Matthew 27:60 - John Trapp Complete Commentary

Bible Comments

And laid it in his own new tomb, which he had hewn out in the rock: and he rolled a great stone to the door of the sepulchre, and departed.

Ver. 60. And laid it in his own new tomb] His own, which was now well warmed, sweetened, and sanctified by our Saviour's body, against himself should be laid there; as afterwards he might and probably was, too. A new tomb it was, and fit it should be for that virgin body, or maiden corpse, as one calls it, untouched and untainted. Besides, else it might have been suspected, that not Christ but another arose; or if he, yet not by his own, but by another's virtue: like him who revived at the touching of the bones of dead Elisha, 2 Kings 13:21. Buried our Saviour was: 1. That none might doubt his death. 2. That our sins might be buried with him. 3. That our graves might be prepared and perfumed for us, as so many beds of roses, or delicious dormitories, Isaiah 57:2. He was buried in Calvary, to note that he died for the condemned; and in a garden, to expiate that first sin committed in the garden; and in another man's sepulchre, to note that he died for other men's sins, as some will have it. Helena, mother of Constantine the Great, bestowed great cost in repairing this sepulchre of our Saviour, which the heathens out of hatred to Christ had thrown down, and built a temple of Venus on the same ground. And Jerusalem, that poor ruinous city, being governed by one of the Turks, Sanzacks, is for nothing now more famous than for the sepulchre of our Saviour, again repaired, and much visited by the superstitious sort of Christians, and not unreverenced by the Turks themselves.

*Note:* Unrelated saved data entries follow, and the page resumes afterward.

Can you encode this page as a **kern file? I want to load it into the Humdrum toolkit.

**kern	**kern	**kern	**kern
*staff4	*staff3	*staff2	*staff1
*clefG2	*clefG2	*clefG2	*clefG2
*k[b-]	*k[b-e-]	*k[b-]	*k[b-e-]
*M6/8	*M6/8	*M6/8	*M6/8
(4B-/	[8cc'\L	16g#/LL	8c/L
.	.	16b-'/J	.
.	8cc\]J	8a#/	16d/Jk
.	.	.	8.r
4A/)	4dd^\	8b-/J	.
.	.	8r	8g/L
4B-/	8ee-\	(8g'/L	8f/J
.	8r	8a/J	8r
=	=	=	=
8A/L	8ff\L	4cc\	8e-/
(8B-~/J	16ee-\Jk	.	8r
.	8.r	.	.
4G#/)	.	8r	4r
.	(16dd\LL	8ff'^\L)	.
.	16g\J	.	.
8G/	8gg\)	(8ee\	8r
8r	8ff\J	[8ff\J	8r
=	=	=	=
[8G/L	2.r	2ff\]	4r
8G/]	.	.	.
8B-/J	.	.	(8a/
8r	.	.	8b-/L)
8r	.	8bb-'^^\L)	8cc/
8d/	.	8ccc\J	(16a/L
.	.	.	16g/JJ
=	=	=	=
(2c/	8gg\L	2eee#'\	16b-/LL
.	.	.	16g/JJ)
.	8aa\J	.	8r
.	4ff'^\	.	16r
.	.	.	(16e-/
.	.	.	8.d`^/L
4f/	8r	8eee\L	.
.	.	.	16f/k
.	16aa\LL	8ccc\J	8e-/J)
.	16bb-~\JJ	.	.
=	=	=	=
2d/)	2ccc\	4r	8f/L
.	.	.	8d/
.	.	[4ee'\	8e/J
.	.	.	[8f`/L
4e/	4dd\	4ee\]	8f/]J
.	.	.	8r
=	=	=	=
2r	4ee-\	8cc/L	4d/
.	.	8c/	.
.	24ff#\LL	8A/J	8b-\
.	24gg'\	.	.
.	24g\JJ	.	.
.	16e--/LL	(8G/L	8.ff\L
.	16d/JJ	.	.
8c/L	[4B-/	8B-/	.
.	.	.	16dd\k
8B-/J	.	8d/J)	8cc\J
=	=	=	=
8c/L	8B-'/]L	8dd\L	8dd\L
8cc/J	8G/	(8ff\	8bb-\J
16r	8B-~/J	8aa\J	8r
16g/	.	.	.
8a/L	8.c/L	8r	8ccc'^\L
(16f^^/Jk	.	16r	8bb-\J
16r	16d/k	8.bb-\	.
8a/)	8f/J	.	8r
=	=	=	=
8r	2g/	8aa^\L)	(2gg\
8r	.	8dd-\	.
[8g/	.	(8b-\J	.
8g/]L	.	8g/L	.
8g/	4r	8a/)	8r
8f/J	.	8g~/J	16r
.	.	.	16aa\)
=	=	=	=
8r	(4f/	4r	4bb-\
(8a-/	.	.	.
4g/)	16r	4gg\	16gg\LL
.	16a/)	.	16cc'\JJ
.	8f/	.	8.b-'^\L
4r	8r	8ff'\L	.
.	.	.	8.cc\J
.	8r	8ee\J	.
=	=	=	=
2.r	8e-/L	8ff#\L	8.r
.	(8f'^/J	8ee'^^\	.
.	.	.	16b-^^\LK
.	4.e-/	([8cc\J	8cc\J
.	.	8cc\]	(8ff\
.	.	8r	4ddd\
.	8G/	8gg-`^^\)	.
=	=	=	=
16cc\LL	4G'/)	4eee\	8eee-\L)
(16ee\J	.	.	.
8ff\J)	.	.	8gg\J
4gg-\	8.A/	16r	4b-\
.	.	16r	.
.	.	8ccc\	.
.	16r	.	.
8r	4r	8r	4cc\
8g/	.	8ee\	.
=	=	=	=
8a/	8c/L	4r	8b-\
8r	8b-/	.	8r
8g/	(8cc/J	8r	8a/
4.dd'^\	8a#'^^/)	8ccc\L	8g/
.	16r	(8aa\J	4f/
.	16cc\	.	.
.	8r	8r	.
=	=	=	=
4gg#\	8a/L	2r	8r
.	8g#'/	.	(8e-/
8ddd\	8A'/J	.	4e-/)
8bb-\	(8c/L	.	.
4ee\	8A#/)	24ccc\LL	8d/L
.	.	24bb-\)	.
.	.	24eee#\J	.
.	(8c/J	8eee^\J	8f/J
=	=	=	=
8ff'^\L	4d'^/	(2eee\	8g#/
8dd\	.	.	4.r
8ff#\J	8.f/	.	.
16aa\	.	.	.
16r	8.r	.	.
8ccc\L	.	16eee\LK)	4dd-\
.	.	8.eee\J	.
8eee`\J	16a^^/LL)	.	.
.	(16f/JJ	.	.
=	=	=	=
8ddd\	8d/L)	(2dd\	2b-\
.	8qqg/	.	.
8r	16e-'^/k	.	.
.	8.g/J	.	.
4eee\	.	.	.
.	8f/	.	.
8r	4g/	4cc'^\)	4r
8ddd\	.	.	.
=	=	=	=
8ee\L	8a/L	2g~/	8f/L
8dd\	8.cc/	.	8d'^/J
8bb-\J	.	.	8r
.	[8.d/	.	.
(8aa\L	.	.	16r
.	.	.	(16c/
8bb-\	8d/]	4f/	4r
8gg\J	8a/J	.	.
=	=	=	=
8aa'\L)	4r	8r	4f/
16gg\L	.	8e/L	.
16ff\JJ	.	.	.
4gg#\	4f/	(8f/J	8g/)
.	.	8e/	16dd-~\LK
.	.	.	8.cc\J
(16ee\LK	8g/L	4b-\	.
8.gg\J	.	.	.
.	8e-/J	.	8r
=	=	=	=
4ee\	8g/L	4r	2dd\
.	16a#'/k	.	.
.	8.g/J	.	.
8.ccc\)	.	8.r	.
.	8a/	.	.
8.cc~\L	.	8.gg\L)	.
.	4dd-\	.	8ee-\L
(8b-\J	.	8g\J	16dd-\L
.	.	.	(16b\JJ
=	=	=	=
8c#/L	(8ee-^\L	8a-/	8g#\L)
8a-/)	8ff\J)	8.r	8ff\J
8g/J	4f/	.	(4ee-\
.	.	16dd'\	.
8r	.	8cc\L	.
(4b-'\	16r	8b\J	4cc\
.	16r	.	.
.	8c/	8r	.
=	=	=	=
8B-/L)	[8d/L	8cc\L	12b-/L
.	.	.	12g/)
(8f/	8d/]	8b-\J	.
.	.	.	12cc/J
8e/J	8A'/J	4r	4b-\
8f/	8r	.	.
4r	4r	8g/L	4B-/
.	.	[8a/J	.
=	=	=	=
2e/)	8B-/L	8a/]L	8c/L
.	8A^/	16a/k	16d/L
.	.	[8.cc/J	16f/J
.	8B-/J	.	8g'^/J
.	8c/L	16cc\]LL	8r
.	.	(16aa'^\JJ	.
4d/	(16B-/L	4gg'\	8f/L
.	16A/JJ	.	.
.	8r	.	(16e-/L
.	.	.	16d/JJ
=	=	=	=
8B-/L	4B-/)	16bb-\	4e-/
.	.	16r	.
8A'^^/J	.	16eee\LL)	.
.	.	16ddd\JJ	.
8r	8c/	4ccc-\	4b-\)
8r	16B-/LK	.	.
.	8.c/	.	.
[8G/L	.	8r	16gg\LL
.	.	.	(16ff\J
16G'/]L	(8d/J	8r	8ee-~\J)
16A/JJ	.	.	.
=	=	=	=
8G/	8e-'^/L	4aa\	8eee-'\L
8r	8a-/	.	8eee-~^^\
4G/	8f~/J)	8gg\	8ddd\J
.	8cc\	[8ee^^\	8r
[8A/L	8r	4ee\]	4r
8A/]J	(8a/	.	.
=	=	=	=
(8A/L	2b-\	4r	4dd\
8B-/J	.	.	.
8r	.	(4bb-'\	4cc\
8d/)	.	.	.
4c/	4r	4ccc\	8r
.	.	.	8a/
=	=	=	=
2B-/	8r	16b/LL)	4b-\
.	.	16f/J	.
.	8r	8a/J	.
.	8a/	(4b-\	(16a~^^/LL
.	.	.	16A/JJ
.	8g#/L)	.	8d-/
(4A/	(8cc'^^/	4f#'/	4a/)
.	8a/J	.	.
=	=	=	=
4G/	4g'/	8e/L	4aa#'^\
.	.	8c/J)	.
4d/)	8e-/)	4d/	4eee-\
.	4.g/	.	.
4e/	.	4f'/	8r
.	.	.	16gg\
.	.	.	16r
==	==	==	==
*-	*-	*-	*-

Which he had hewn out in the rock] For his own use. See the like, 1 Kings 13:30. The Thebans had a law, that no man should make a house for himself to dwell in, but he should make first his grave. Charles V, emperor, five years before he died, even when he was employed in his greatest affairs, caused a sepulchre to be made, with all things appertaining to it, necessary for his burial, and that secretly, lest it might be taken for ostentation or hypocrisy: which things he had closely carried with him whithersoever he went five years together; some thinking there had been some great treasure in it; some other that there had been books of old stories: some thought one thing, some another. But the emperor smiling, said, that he carried it about him to remind him of his death.

And he rolled a great stone] Either for an inscription to the sepulchre, or for more safety to the body, or that the glory of the resurrection might be the greater, or all these together.

Matthew 27:60

60 And laid it in his own new tomb, which he had hewn out in the rock: and he rolled a great stone to the door of the sepulchre, and departed.